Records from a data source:

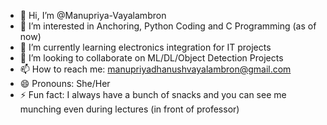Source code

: - 👋 Hi, I’m @Manupriya-Vayalambron
- 👀 I’m interested in Anchoring, Python Coding and C Programming (as of now)
- 🌱 I’m currently learning electronics integration for IT projects
- 🤝 I’m looking to collaborate on ML/DL/Object Detection Projects
- 📫 How to reach me: manupriyadhanushvayalambron@gmail.com
- 😄 Pronouns: She/Her
- ⚡ Fun fact: I always have a bunch of snacks and you can see me munching even during lectures (in front of professor)

<!---
Manupriya-Vayalambron/Manupriya-Vayalambron is a ✨ special ✨ repository because its `README.md` (this file) appears on your GitHub profile.
You can click the Preview link to take a look at your changes.
--->
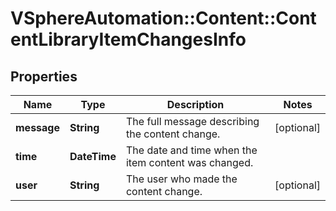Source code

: # VSphereAutomation::Content::ContentLibraryItemChangesInfo

## Properties
Name | Type | Description | Notes
------------ | ------------- | ------------- | -------------
**message** | **String** | The full message describing the content change. | [optional] 
**time** | **DateTime** | The date and time when the item content was changed. | 
**user** | **String** | The user who made the content change. | [optional] 


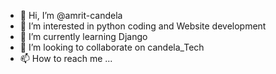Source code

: - 👋 Hi, I’m @amrit-candela
- 👀 I’m interested in python coding and Website development
- 🌱 I’m currently learning Django
- 💞️ I’m looking to collaborate on candela_Tech
- 📫 How to reach me ...

<!---
amrit-candela/amrit-candela is a ✨ special ✨ repository because its `README.md` (this file) appears on your GitHub profile.
You can click the Preview link to take a look at your changes.
--->
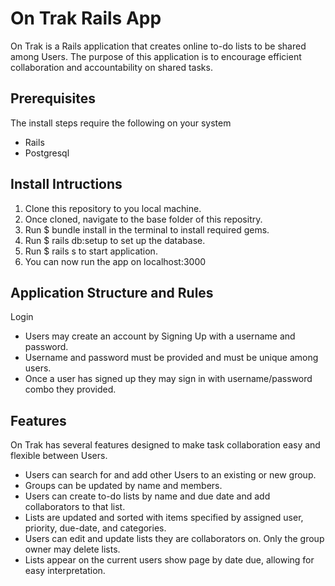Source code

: # On Trak Rails App
On Trak is a Rails application that creates online to-do lists to be shared among Users.  The purpose of this application is to encourage efficient collaboration and accountability on shared tasks.  


## Prerequisites
The install steps require the following on your system
* Rails
* Postgresql


## Install Intructions

  1. Clone this repository to you local machine.
  2. Once cloned, navigate to the base folder of this repositry.
  3. Run $ bundle install in the terminal to install required gems.
  4. Run $ rails db:setup to set up the database.
  5. Run $ rails s to start application.  
  6. You can now run the app on localhost:3000


## Application Structure and Rules
 Login
 * Users may create an account by Signing Up with a username and password. 
 * Username and password must be provided and must be unique among users. 
 * Once a user has signed up they may sign in with username/password combo they provided.


## Features
  On Trak has several features designed to make task collaboration easy and flexible between Users.
* Users can search for and add other Users to an existing or new group.
* Groups can be updated by name and members.  
* Users can create to-do lists by name and due date and add collaborators to that list.
* Lists are updated and sorted with items specified by assigned user, priority, due-date, and categories. 
* Users can edit and update lists they are collaborators on.  Only the group owner may delete lists.
* Lists appear on the current users show page by date due, allowing for easy interpretation.
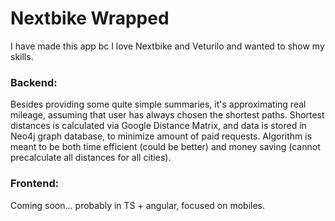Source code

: # Nextbike Wrapped
I have made this app bc I love Nextbike and Veturilo and wanted to show my skills.

### Backend:
Besides providing some quite simple summaries, it's approximating real mileage, assuming that user has always chosen the shortest paths. Shortest distances is calculated via Google Distance Matrix, and data is stored in Neo4j graph database, to minimize amount of paid requests. Algorithm is meant to be both time efficient (could be better) and money saving (cannot precalculate all distances for all cities).

### Frontend:
Coming soon... probably in TS + angular, focused on mobiles.
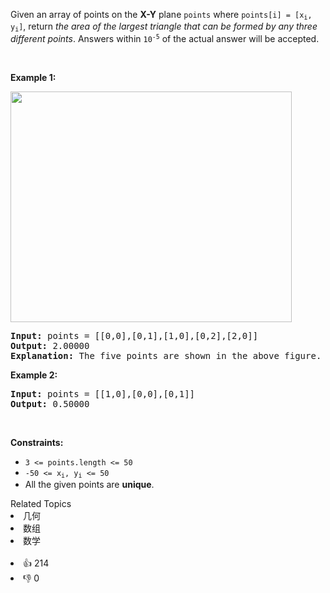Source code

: <p>Given an array of points on the <strong>X-Y</strong> plane <code>points</code> where <code>points[i] = [x<sub>i</sub>, y<sub>i</sub>]</code>, return <em>the area of the largest triangle that can be formed by any three different points</em>. Answers within <code>10<sup>-5</sup></code> of the actual answer will be accepted.</p>

<p>&nbsp;</p> 
<p><strong class="example">Example 1:</strong></p> 
<img alt="" src="https://s3-lc-upload.s3.amazonaws.com/uploads/2018/04/04/1027.png" style="height: 369px; width: 450px;" /> 
<pre>
<strong>Input:</strong> points = [[0,0],[0,1],[1,0],[0,2],[2,0]]
<strong>Output:</strong> 2.00000
<strong>Explanation:</strong> The five points are shown in the above figure. The red triangle is the largest.
</pre>

<p><strong class="example">Example 2:</strong></p>

<pre>
<strong>Input:</strong> points = [[1,0],[0,0],[0,1]]
<strong>Output:</strong> 0.50000
</pre>

<p>&nbsp;</p> 
<p><strong>Constraints:</strong></p>

<ul> 
 <li><code>3 &lt;= points.length &lt;= 50</code></li> 
 <li><code>-50 &lt;= x<sub>i</sub>, y<sub>i</sub> &lt;= 50</code></li> 
 <li>All the given points are <strong>unique</strong>.</li> 
</ul>

<div><div>Related Topics</div><div><li>几何</li><li>数组</li><li>数学</li></div></div><br><div><li>👍 214</li><li>👎 0</li></div>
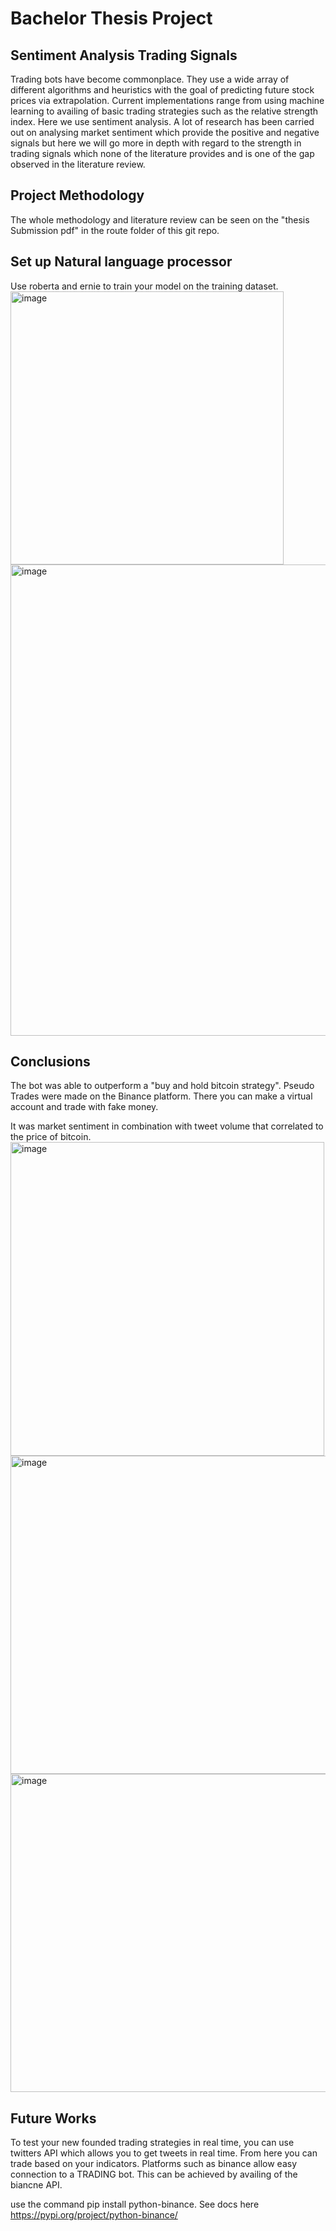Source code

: # Bachelor Thesis Project
## Sentiment Analysis Trading Signals
Trading bots have become commonplace.
They use a wide array of different algorithms and 
heuristics with the goal of predicting future stock prices via extrapolation.
Current implementations range from using machine learning to availing of basic 
trading strategies such as the relative strength index. Here we use sentiment analysis.
A lot of research has been carried out on analysing market sentiment which provide the 
positive and negative signals but here we will go more in depth with regard to the strength
in trading signals which none of the literature provides and is one of the gap observed 
in the literature review.

## Project Methodology
The whole methodology and literature review can be seen on the "thesis Submission pdf" in the route folder of this git repo.

## Set up Natural language processor 
Use roberta and ernie to train your model on the training dataset. 
<img width="437" alt="image" src="https://user-images.githubusercontent.com/44605305/205715534-4e68dedb-bf2b-41b5-9095-6baf055bad3d.png">
<img width="754" alt="image" src="https://user-images.githubusercontent.com/44605305/205715668-e122d671-2e71-4953-8e14-f376ab5c6d99.png">


## Conclusions
The bot was able to outperform a "buy and hold bitcoin strategy". Pseudo Trades were made on the Binance platform. There you can make a virtual account and trade with fake money.

It was market sentiment in combination with tweet volume that correlated to the price of bitcoin. 
<img width="502" alt="image" src="https://user-images.githubusercontent.com/44605305/205715950-e0e4e330-fed1-488e-81b0-475b0251cf5a.png">
<img width="509" alt="image" src="https://user-images.githubusercontent.com/44605305/205716212-936d3b3b-5388-4266-b134-0258929c1d50.png">
<img width="509" alt="image" src="https://user-images.githubusercontent.com/44605305/205716247-de003750-986a-4cb9-882a-6163362f05a4.png">



## Future Works 
To test your new founded trading strategies in real time, you can use twitters API which allows you to get tweets in real time. From here you can trade based on your indicators. Platforms such as binance allow easy connection to a TRADING bot. This can be achieved by availing of the biancne API. 

use the command pip install python-binance. See docs here
https://pypi.org/project/python-binance/
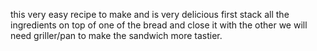 this very easy recipe to make and is very delicious first stack all the ingredients on top of one of the bread and close it with the other
we will need griller/pan to make the sandwich more tastier.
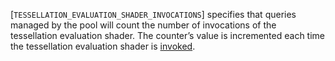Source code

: [`TESSELLATION_EVALUATION_SHADER_INVOCATIONS`]
specifies that queries managed by the pool will count the number of
invocations of the tessellation evaluation shader.
The counter’s value is incremented each time the tessellation evaluation
shader is [invoked](https://www.khronos.org/registry/vulkan/specs/1.3-extensions/html/vkspec.html#shaders-tessellation-evaluation-execution).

#### Assignment:
Return every record exactly, without the pictures.

#### Task answer:
Source code

: - 👋 Hi, I’m @Manupriya-Vayalambron
- 👀 I’m interested in Anchoring, Python Coding and C Programming (as of now)
- 🌱 I’m currently learning electronics integration for IT projects
- 🤝 I’m looking to collaborate on ML/DL/Object Detection Projects
- 📫 How to reach me: manupriyadhanushvayalambron@gmail.com
- 😄 Pronouns: She/Her
- ⚡ Fun fact: I always have a bunch of snacks and you can see me munching even during lectures (in front of professor)

<!---
Manupriya-Vayalambron/Manupriya-Vayalambron is a ✨ special ✨ repository because its `README.md` (this file) appears on your GitHub profile.
You can click the Preview link to take a look at your changes.
--->
Source code

: # VSphereAutomation::Content::ContentLibraryItemChangesInfo

## Properties
Name | Type | Description | Notes
------------ | ------------- | ------------- | -------------
**message** | **String** | The full message describing the content change. | [optional] 
**time** | **DateTime** | The date and time when the item content was changed. | 
**user** | **String** | The user who made the content change. | [optional] 


Source code

: - 👋 Hi, I’m @amrit-candela
- 👀 I’m interested in python coding and Website development
- 🌱 I’m currently learning Django
- 💞️ I’m looking to collaborate on candela_Tech
- 📫 How to reach me ...

<!---
amrit-candela/amrit-candela is a ✨ special ✨ repository because its `README.md` (this file) appears on your GitHub profile.
You can click the Preview link to take a look at your changes.
--->
Source code

: # On Trak Rails App
On Trak is a Rails application that creates online to-do lists to be shared among Users.  The purpose of this application is to encourage efficient collaboration and accountability on shared tasks.  


## Prerequisites
The install steps require the following on your system
* Rails
* Postgresql


## Install Intructions

  1. Clone this repository to you local machine.
  2. Once cloned, navigate to the base folder of this repositry.
  3. Run $ bundle install in the terminal to install required gems.
  4. Run $ rails db:setup to set up the database.
  5. Run $ rails s to start application.  
  6. You can now run the app on localhost:3000


## Application Structure and Rules
 Login
 * Users may create an account by Signing Up with a username and password. 
 * Username and password must be provided and must be unique among users. 
 * Once a user has signed up they may sign in with username/password combo they provided.


## Features
  On Trak has several features designed to make task collaboration easy and flexible between Users.
* Users can search for and add other Users to an existing or new group.
* Groups can be updated by name and members.  
* Users can create to-do lists by name and due date and add collaborators to that list.
* Lists are updated and sorted with items specified by assigned user, priority, due-date, and categories. 
* Users can edit and update lists they are collaborators on.  Only the group owner may delete lists.
* Lists appear on the current users show page by date due, allowing for easy interpretation.
Source code

: # Nextbike Wrapped
I have made this app bc I love Nextbike and Veturilo and wanted to show my skills.

### Backend:
Besides providing some quite simple summaries, it's approximating real mileage, assuming that user has always chosen the shortest paths. Shortest distances is calculated via Google Distance Matrix, and data is stored in Neo4j graph database, to minimize amount of paid requests. Algorithm is meant to be both time efficient (could be better) and money saving (cannot precalculate all distances for all cities).

### Frontend:
Coming soon... probably in TS + angular, focused on mobiles.
Source code

: <p>Given an array of points on the <strong>X-Y</strong> plane <code>points</code> where <code>points[i] = [x<sub>i</sub>, y<sub>i</sub>]</code>, return <em>the area of the largest triangle that can be formed by any three different points</em>. Answers within <code>10<sup>-5</sup></code> of the actual answer will be accepted.</p>

<p>&nbsp;</p> 
<p><strong class="example">Example 1:</strong></p> 
<img alt="" src="https://s3-lc-upload.s3.amazonaws.com/uploads/2018/04/04/1027.png" style="height: 369px; width: 450px;" /> 
<pre>
<strong>Input:</strong> points = [[0,0],[0,1],[1,0],[0,2],[2,0]]
<strong>Output:</strong> 2.00000
<strong>Explanation:</strong> The five points are shown in the above figure. The red triangle is the largest.
</pre>

<p><strong class="example">Example 2:</strong></p>

<pre>
<strong>Input:</strong> points = [[1,0],[0,0],[0,1]]
<strong>Output:</strong> 0.50000
</pre>

<p>&nbsp;</p> 
<p><strong>Constraints:</strong></p>

<ul> 
 <li><code>3 &lt;= points.length &lt;= 50</code></li> 
 <li><code>-50 &lt;= x<sub>i</sub>, y<sub>i</sub> &lt;= 50</code></li> 
 <li>All the given points are <strong>unique</strong>.</li> 
</ul>

<div><div>Related Topics</div><div><li>几何</li><li>数组</li><li>数学</li></div></div><br><div><li>👍 214</li><li>👎 0</li></div>
Source code

: # Bachelor Thesis Project
## Sentiment Analysis Trading Signals
Trading bots have become commonplace.
They use a wide array of different algorithms and 
heuristics with the goal of predicting future stock prices via extrapolation.
Current implementations range from using machine learning to availing of basic 
trading strategies such as the relative strength index. Here we use sentiment analysis.
A lot of research has been carried out on analysing market sentiment which provide the 
positive and negative signals but here we will go more in depth with regard to the strength
in trading signals which none of the literature provides and is one of the gap observed 
in the literature review.

## Project Methodology
The whole methodology and literature review can be seen on the "thesis Submission pdf" in the route folder of this git repo.

## Set up Natural language processor 
Use roberta and ernie to train your model on the training dataset. 
<img width="437" alt="image" src="https://user-images.githubusercontent.com/44605305/205715534-4e68dedb-bf2b-41b5-9095-6baf055bad3d.png">
<img width="754" alt="image" src="https://user-images.githubusercontent.com/44605305/205715668-e122d671-2e71-4953-8e14-f376ab5c6d99.png">


## Conclusions
The bot was able to outperform a "buy and hold bitcoin strategy". Pseudo Trades were made on the Binance platform. There you can make a virtual account and trade with fake money.

It was market sentiment in combination with tweet volume that correlated to the price of bitcoin. 
<img width="502" alt="image" src="https://user-images.githubusercontent.com/44605305/205715950-e0e4e330-fed1-488e-81b0-475b0251cf5a.png">
<img width="509" alt="image" src="https://user-images.githubusercontent.com/44605305/205716212-936d3b3b-5388-4266-b134-0258929c1d50.png">
<img width="509" alt="image" src="https://user-images.githubusercontent.com/44605305/205716247-de003750-986a-4cb9-882a-6163362f05a4.png">



## Future Works 
To test your new founded trading strategies in real time, you can use twitters API which allows you to get tweets in real time. From here you can trade based on your indicators. Platforms such as binance allow easy connection to a TRADING bot. This can be achieved by availing of the biancne API. 

use the command pip install python-binance. See docs here
https://pypi.org/project/python-binance/
 this very easy recipe to make and is very delicious first stack all the ingredients on top of one of the bread and close it with the other
we will need griller/pan to make the sandwich more tastier.
Source code

: [`TESSELLATION_EVALUATION_SHADER_INVOCATIONS`]
specifies that queries managed by the pool will count the number of
invocations of the tessellation evaluation shader.
The counter’s value is incremented each time the tessellation evaluation
shader is [invoked](https://www.khronos.org/registry/vulkan/specs/1.3-extensions/html/vkspec.html#shaders-tessellation-evaluation-execution).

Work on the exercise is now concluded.